In 2006, Courtney obtained her BFA from Kendall College of Art and Design (Grand Rapids, MI). For the following 5 years, she worked as a front-end developer and designer for an Internet services firm (Troy, MI). She later worked as an in-house designer for a dental publication for almost 4 years (Ann Arbor, MI) while freelancing.
Design Study Log
 I am crafting an interdisciplinary portfolio that combines theories of knowledge transmission with art practice. Specifically, I am exploring how conventional ways of communicating narrative (e.g. auto/biographies, published media, exhibit panel displays, etc.) can be visually transmitted or re-presented to engage a broader audience using textile crafts, experimental typography, posters, art books and motion graphics. I will present this work in public/shared spaces to initiate engagement such as museum/library/gallery exhibitions, web/social media spaces, conferences, lectures, etc. By imagining new ways of representing African American experiences, I intend to encourage reviews (and new views) of known and less known stories from my cultural heritage. By performing/embodying these representations through art practice, I will contribute additional perspectives on how knowledge can be visually transmitted between maker and public.

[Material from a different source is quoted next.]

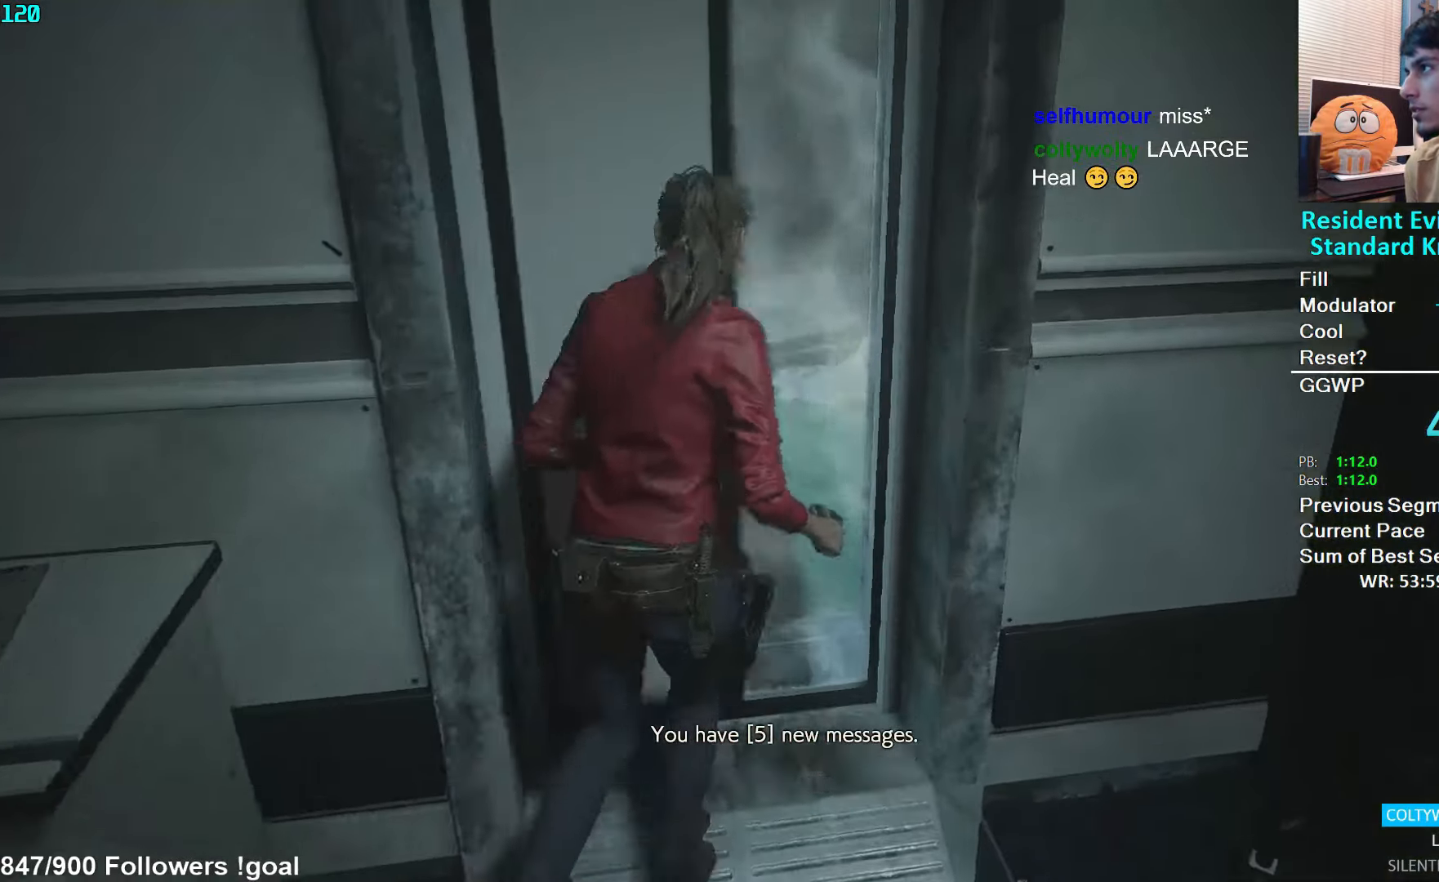
{"buttons": [], "left_stick": "up", "right_stick": "center", "events": [[350, "right_stick", "center"]]}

 Information that is historically impactful lives unnoticeably among the public at large and should be made more accessible to those who live outside the restrictive spaces of academic institutions, research facilities and traditional art galleries. Being communicative in nature, design is an effective conduit for closing or filling the gaps of our understanding with one another in society. There is an opportunity to engage the general public more critically about our collective memory and narrative(s). Increased awareness and knowledge of the untold (or less told) stories that live in our immediate location and beyond will increase our capacity to see common ground among our differences as individuals and groups.
 Courtney explores the transformative properties of memory in relation to history and the retelling of history. Due to our personal (and inescapable) perceptions, a happening’s complete origin is inaccessible. It can only be re-structured and re-presented via collective memory. Courtney’s practice involves visualizing this re-collection through design methods of overlap, fragmentation, pattern and typography. As gaps in memory are realized, it is Courtney’s hope that more unknown pieces will emerge and be included within our collective narrative.